Basics of the New Employee Onboarding Process Every First-Time Manager Should Consider
Imagine you are going on a trip. You arrive at the airport, but there are no signposts and no one to ask. The place might be full of opportunity, but it leaves you clueless and confused.
This is, to me, like a new employee onboarding process that is either poorly designed or non-existent. What do you think this leaves your new starter feeling like?
According to studies, only 12% of new starters are satisfied with their new company onboarding. That leaves a lot to be desired. The worst thing I have personally seen was a manager unaware that his new employee was starting that day and had no equipment or induction. So much about first impressions.
There might be the impression that the new employee onboarding process is the sole responsibility of HR. I'm afraid I must disagree with that. HR will take care of contracts and company processes. That's it.
My desire as a manager is to get my new employee productive as soon as possible. Leaving them clueless and unprepared doesn't do that.
Here are my new employee onboarding process considerations to help you on your journey as a first-time manager.
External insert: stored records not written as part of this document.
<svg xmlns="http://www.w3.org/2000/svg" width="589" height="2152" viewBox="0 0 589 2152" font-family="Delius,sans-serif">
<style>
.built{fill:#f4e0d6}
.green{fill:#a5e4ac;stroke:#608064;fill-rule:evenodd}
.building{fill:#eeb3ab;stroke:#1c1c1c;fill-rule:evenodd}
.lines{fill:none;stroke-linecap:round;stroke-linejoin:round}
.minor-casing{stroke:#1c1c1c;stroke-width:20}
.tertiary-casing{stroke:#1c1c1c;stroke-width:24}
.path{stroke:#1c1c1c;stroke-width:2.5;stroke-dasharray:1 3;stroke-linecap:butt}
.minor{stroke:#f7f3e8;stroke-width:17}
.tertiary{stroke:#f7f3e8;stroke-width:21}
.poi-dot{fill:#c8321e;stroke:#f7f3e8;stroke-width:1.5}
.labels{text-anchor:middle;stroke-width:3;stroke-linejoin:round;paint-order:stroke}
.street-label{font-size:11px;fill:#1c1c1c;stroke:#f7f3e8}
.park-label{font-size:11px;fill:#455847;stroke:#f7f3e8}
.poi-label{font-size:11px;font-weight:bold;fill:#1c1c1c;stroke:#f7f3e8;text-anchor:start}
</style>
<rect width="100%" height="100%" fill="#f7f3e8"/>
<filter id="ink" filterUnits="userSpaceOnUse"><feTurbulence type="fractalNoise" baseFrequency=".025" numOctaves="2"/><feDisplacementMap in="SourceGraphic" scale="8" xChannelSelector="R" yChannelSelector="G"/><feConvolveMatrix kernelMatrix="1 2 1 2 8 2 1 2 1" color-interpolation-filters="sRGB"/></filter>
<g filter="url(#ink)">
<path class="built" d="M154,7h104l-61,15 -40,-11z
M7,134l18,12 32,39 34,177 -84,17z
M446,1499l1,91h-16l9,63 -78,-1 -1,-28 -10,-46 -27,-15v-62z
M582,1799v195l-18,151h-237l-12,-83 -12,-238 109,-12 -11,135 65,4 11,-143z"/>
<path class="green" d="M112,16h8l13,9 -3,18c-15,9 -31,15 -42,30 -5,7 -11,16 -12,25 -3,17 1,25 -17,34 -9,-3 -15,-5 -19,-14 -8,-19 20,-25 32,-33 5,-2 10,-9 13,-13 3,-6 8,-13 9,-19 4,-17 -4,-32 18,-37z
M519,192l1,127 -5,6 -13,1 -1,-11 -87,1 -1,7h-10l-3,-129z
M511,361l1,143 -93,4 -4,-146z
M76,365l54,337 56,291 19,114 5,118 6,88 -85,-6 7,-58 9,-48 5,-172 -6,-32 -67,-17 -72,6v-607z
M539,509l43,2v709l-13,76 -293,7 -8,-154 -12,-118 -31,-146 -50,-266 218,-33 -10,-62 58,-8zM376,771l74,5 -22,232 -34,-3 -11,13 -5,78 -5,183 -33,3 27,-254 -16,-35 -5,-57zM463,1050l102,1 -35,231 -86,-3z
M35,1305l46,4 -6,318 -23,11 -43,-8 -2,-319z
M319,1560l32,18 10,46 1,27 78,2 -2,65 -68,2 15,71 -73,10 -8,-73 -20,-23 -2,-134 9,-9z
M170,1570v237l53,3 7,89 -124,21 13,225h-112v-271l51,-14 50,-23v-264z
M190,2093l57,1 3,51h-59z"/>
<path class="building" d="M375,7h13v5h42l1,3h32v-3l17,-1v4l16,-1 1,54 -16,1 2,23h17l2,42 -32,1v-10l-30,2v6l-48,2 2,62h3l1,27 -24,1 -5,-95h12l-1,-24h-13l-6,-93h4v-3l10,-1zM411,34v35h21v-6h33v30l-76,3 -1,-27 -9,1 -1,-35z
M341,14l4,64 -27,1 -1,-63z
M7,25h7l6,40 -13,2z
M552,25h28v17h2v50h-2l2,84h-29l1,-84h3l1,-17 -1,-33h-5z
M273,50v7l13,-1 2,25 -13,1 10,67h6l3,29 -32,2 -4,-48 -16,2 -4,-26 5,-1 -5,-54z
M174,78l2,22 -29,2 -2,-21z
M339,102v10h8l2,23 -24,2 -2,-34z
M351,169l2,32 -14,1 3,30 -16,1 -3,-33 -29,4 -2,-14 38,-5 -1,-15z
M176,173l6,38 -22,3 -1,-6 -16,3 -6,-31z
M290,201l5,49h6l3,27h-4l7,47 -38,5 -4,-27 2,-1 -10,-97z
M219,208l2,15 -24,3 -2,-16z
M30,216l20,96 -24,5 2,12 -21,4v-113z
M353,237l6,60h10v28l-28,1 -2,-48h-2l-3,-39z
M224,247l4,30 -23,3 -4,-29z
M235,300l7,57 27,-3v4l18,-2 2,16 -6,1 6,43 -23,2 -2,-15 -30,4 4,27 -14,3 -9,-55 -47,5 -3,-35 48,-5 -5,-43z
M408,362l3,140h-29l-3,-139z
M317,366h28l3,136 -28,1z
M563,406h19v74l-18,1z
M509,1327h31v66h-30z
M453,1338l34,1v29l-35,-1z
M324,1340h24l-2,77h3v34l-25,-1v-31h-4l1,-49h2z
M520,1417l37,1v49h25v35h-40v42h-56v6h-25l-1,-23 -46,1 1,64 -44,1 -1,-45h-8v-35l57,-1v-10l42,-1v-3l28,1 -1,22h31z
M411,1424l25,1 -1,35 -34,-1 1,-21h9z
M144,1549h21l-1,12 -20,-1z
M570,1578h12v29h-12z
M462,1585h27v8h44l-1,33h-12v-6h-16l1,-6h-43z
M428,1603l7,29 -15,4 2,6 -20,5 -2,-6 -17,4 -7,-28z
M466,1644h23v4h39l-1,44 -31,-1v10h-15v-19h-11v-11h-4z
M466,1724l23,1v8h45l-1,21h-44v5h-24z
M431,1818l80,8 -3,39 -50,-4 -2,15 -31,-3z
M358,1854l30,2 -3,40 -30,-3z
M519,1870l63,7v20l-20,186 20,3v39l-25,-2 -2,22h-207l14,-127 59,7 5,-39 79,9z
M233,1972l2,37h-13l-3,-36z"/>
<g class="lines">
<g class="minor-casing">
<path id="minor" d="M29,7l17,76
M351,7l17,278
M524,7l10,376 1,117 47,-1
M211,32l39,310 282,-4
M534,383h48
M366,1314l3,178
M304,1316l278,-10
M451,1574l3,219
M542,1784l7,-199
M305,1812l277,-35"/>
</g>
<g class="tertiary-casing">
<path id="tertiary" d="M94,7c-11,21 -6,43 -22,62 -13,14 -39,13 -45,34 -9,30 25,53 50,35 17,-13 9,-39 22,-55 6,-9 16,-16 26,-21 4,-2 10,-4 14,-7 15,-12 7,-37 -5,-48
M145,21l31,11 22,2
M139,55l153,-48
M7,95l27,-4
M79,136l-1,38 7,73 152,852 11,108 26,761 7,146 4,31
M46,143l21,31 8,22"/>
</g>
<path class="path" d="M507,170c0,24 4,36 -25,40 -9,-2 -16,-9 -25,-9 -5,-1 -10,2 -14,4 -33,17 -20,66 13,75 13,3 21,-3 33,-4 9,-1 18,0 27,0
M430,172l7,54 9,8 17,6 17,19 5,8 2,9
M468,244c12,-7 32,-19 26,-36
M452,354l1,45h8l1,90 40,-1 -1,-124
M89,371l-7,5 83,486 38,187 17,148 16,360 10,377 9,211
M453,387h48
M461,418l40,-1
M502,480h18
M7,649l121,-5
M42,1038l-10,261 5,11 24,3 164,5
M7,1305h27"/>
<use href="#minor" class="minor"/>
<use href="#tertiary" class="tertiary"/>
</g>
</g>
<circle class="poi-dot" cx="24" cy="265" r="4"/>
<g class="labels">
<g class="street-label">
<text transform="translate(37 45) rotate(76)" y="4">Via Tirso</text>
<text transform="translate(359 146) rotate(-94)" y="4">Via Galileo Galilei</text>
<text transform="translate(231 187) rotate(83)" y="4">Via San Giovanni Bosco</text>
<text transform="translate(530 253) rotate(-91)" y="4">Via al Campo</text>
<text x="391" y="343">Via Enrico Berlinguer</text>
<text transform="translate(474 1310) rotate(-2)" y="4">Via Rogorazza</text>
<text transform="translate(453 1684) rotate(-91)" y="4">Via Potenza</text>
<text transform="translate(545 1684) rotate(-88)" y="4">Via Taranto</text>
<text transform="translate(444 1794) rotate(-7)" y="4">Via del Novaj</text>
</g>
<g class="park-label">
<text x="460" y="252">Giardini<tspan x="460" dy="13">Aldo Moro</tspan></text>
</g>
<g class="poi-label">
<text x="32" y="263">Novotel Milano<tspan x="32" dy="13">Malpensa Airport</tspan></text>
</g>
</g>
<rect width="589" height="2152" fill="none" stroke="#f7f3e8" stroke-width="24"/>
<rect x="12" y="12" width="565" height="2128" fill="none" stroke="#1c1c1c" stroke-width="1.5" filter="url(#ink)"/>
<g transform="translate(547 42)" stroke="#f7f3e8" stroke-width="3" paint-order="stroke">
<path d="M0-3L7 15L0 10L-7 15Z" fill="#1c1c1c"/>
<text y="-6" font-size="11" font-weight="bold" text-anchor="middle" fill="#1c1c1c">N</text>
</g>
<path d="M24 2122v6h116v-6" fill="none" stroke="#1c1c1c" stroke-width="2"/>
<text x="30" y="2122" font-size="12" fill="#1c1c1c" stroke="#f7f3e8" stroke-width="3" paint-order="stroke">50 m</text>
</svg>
New Employee Onboarding Process: A Timeline
Before the new starter’s first day
Here is the kicker, good onboarding of new employees starts with a clear job description in the hiring process. Yes, it is a separate process but imagine your new starter arrives on their first day and their expectations of responsibilities are not met. I have seen that happen, which is profoundly demotivating and confusing.
One month before the start date
Get in touch with HR and IT and ask what needs to be arranged by the manager. Equipment, access to facilities, and system access are what you should be thinking about. Also, is there a formal probation process, and what are the submissions necessary for you to do?
Please start thinking about what the new starter should do in their first week, the first month, and during the probation process. Write a plan that will be shared with the new starter. This will be a big help to your new employee to understand what is expected of them.
1-2 weeks before the start date
Follow up at least once between the signed contract and the first day with a personalized email and the offer to clear up open questions in a phone call. It shows that you care.
A week before the start date, I strongly recommend asking the new starter if they received instructions for their first day. I have been in a situation where the HR process changed without notice, and the hiring manager was made responsible for making arrangements for the arrival on the first day. Glad I had checked in with my new starter.
This is my favorite tip. Write a checklist for the probation period with tasks to complete for you as the hiring manager. This should be for essential duties the week before the start date, the first day, the first week, and the first month. You will be surprised how many things need doing, including essential work-related items, up to trivial things like how the canteen works.
On the day
Even if induction is handled by HR, take the time to meet and greet your new hire on arrival.
Arrange lunch with the team, or at least a welcome video call in our new world of working.
Ensure the new starter’s equipment is ready to use and help them with the initial IT setup. Ensure the new starter has access to all critical IT systems, including email!
Take time to talk the new starter through the probation plan and objectives. Share a copy with them. Explain how the probation will be evaluated and how problems will be addressed.
Hand the new starter a list of important contacts and shortcuts to company sites they will use often. It would be even better if you had a team manual.
The first month
Start every day with a 15min check-in. This allows the new starter to ask questions, and you can help them to set objectives and plans for the day.
I strongly suggest you be physically present with the new starter by sitting next to them in their first month. That will allow them to resolve problems immediately, which makes the transition into the new job smoother.
End of probation
Complete the probation and schedule regular 1:1s as with every other team member. Set annual goals in line with the company’s performance review process.